When you reach the line containing "tissue: human thyroid" in the entries below, start writing out each line exactly, and stop after the line containing "cancer tissue demonstrates".

Data items:
━━━━━━━━━━

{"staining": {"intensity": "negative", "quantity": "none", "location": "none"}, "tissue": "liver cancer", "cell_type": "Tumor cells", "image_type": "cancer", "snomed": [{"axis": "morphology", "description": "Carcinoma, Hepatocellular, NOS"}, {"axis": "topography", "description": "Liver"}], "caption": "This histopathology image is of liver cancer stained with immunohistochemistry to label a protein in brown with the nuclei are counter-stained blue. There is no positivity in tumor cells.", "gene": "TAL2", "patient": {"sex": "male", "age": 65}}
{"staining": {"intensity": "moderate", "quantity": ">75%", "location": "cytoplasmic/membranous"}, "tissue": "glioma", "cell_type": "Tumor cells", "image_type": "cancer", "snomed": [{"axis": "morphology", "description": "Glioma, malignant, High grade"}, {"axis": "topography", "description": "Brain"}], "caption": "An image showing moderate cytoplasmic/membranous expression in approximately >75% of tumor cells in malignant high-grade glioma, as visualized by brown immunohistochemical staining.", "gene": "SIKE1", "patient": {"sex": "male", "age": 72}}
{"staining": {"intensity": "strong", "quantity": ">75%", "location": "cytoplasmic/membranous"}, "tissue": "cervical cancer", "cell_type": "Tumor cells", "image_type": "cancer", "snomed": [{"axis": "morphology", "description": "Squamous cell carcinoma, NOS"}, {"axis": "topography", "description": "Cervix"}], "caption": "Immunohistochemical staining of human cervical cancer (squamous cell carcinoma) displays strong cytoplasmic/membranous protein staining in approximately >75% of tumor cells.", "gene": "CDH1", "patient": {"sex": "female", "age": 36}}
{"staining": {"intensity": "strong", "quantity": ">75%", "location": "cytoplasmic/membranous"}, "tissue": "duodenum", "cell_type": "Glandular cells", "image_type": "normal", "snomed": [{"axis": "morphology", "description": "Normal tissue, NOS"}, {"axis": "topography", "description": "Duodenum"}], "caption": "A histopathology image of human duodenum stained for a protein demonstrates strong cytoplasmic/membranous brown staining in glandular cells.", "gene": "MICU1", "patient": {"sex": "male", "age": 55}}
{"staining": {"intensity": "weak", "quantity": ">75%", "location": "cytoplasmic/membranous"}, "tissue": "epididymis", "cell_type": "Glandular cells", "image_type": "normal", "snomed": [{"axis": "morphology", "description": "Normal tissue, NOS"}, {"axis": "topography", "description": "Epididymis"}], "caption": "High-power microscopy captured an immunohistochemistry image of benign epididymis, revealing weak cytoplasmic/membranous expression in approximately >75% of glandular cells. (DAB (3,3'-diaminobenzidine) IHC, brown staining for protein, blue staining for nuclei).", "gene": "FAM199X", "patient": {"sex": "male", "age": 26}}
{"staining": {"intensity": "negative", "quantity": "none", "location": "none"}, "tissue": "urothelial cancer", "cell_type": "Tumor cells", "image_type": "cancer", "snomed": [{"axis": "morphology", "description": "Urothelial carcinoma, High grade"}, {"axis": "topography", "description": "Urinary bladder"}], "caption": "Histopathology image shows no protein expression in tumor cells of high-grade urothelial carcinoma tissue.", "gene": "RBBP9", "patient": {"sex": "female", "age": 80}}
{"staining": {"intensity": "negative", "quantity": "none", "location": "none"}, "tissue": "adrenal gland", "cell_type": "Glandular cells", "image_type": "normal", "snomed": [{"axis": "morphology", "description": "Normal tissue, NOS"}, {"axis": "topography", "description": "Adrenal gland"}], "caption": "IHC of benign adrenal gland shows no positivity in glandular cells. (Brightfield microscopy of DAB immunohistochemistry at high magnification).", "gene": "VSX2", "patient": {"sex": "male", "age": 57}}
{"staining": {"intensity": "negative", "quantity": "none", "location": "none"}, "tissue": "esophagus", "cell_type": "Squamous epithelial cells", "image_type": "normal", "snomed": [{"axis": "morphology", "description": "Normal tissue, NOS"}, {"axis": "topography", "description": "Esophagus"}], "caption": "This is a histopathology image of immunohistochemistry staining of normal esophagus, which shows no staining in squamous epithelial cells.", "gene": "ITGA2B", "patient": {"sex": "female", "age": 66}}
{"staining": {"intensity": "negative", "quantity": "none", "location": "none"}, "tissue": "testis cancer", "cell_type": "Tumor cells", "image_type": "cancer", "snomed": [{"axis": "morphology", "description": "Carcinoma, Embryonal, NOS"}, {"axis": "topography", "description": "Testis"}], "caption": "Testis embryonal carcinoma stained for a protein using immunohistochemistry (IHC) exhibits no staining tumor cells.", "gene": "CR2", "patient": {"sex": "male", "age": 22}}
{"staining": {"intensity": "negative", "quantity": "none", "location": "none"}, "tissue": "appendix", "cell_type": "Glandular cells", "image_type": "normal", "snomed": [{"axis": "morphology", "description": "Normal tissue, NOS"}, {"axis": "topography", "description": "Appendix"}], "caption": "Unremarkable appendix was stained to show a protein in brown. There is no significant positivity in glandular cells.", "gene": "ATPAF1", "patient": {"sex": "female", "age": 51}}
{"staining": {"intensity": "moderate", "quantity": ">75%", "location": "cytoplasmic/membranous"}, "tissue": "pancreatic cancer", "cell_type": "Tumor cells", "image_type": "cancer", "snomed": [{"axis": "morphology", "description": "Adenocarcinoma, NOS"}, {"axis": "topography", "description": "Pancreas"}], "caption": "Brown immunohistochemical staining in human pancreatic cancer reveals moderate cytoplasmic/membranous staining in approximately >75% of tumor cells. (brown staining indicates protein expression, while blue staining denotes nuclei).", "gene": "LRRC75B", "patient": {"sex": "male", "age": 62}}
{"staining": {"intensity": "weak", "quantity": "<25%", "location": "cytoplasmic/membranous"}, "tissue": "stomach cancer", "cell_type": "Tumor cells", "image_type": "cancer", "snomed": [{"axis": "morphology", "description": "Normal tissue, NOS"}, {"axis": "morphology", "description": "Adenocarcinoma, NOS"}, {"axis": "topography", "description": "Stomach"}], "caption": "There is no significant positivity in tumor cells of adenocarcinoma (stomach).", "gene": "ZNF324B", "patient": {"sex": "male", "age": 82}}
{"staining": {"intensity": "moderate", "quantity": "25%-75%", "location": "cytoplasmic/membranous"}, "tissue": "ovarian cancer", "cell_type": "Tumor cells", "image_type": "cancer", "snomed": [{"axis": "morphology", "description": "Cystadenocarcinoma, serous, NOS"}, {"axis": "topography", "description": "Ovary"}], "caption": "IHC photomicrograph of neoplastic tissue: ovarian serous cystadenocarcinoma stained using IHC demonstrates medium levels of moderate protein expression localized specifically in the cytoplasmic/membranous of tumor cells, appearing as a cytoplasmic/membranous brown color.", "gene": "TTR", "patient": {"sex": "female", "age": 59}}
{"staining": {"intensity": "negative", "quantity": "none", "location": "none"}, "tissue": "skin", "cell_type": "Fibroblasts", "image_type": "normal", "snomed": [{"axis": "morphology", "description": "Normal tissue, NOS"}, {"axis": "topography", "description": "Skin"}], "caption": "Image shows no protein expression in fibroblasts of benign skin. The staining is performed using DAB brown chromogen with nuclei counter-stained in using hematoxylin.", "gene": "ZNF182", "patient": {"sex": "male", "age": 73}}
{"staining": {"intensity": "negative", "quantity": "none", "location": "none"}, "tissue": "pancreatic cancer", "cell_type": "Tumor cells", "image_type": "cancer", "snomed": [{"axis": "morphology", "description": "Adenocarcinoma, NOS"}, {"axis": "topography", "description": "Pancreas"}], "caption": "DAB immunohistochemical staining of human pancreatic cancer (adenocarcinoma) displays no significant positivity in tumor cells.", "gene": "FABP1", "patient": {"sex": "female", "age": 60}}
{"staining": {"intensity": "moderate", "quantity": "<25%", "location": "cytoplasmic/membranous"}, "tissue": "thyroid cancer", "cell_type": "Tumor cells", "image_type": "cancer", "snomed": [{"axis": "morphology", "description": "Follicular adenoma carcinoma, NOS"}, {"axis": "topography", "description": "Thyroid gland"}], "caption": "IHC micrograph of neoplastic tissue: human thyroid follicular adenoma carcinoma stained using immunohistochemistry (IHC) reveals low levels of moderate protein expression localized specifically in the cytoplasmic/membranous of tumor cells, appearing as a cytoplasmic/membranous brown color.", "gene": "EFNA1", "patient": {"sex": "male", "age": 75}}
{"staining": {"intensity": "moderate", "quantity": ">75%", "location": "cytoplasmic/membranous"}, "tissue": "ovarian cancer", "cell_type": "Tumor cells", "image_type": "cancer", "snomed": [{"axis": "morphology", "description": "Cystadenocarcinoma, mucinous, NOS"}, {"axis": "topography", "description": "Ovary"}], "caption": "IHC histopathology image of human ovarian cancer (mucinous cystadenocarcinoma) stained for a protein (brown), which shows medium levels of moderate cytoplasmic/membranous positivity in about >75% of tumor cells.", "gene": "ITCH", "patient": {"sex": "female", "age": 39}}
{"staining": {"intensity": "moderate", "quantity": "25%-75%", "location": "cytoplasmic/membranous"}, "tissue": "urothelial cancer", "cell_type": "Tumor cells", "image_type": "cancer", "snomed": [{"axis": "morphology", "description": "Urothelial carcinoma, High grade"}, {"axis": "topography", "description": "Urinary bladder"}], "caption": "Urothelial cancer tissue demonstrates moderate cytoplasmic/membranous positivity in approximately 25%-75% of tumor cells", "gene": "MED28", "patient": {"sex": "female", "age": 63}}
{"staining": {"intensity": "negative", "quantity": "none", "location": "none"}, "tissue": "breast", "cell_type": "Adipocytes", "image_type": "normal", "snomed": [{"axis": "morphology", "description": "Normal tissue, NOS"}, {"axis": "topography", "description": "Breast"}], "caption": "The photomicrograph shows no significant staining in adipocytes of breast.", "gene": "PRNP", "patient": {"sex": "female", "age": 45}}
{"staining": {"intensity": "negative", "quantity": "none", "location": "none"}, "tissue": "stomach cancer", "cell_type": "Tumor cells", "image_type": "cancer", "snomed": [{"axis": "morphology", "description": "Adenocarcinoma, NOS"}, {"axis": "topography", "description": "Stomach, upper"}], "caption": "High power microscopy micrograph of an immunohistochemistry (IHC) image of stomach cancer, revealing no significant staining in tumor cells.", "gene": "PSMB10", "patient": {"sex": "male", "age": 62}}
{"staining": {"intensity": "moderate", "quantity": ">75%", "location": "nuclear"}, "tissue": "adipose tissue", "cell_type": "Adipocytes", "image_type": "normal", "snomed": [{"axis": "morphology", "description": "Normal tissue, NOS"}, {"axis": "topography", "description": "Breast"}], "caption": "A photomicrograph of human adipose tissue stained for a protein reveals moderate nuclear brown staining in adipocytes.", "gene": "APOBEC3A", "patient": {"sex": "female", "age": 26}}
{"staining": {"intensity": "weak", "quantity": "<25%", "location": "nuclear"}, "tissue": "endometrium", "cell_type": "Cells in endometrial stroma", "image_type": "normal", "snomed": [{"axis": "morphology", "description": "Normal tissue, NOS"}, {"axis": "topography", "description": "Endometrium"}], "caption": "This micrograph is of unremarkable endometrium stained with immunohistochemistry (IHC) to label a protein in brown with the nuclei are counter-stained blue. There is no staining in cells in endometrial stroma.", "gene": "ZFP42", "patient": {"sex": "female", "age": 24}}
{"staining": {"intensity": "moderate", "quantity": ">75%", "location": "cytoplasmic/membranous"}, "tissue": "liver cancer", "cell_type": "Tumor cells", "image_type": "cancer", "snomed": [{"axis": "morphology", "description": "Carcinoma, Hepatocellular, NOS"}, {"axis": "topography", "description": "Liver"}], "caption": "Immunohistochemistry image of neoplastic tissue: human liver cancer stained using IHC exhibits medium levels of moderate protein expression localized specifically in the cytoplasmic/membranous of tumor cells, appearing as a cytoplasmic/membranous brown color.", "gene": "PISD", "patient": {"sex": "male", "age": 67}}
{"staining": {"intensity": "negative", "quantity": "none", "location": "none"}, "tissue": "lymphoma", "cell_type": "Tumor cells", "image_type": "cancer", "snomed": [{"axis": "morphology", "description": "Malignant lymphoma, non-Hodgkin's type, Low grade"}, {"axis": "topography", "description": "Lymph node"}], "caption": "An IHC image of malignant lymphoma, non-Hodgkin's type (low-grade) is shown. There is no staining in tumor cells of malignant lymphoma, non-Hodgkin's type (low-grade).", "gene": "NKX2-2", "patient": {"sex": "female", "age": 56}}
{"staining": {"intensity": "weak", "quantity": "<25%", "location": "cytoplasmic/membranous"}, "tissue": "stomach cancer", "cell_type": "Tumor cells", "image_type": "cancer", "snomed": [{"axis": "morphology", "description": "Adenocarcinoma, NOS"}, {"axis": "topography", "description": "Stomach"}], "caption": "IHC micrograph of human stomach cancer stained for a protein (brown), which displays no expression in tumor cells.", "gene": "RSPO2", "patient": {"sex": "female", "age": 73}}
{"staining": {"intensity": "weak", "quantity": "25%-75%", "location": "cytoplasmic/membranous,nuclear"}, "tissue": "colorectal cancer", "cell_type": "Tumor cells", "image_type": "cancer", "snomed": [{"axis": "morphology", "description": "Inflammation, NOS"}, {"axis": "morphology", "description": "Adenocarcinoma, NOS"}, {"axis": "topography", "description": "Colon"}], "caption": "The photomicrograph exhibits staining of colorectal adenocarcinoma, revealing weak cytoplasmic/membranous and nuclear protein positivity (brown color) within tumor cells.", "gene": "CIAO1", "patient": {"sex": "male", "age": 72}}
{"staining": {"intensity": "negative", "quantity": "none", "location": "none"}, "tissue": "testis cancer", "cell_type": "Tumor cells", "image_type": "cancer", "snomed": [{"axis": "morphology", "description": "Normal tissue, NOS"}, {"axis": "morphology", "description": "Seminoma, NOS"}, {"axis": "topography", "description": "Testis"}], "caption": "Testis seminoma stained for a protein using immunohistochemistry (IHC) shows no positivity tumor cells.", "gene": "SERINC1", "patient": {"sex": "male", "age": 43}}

━━━━━━━━━━

### SOLUTION TO THE EXERCISE
{"staining": {"intensity": "moderate", "quantity": "<25%", "location": "cytoplasmic/membranous"}, "tissue": "thyroid cancer", "cell_type": "Tumor cells", "image_type": "cancer", "snomed": [{"axis": "morphology", "description": "Follicular adenoma carcinoma, NOS"}, {"axis": "topography", "description": "Thyroid gland"}], "caption": "IHC micrograph of neoplastic tissue: human thyroid follicular adenoma carcinoma stained using immunohistochemistry (IHC) reveals low levels of moderate protein expression localized specifically in the cytoplasmic/membranous of tumor cells, appearing as a cytoplasmic/membranous brown color.", "gene": "EFNA1", "patient": {"sex": "male", "age": 75}}
{"staining": {"intensity": "moderate", "quantity": ">75%", "location": "cytoplasmic/membranous"}, "tissue": "ovarian cancer", "cell_type": "Tumor cells", "image_type": "cancer", "snomed": [{"axis": "morphology", "description": "Cystadenocarcinoma, mucinous, NOS"}, {"axis": "topography", "description": "Ovary"}], "caption": "IHC histopathology image of human ovarian cancer (mucinous cystadenocarcinoma) stained for a protein (brown), which shows medium levels of moderate cytoplasmic/membranous positivity in about >75% of tumor cells.", "gene": "ITCH", "patient": {"sex": "female", "age": 39}}
{"staining": {"intensity": "moderate", "quantity": "25%-75%", "location": "cytoplasmic/membranous"}, "tissue": "urothelial cancer", "cell_type": "Tumor cells", "image_type": "cancer", "snomed": [{"axis": "morphology", "description": "Urothelial carcinoma, High grade"}, {"axis": "topography", "description": "Urinary bladder"}], "caption": "Urothelial cancer tissue demonstrates moderate cytoplasmic/membranous positivity in approximately 25%-75% of tumor cells", "gene": "MED28", "patient": {"sex": "female", "age": 63}}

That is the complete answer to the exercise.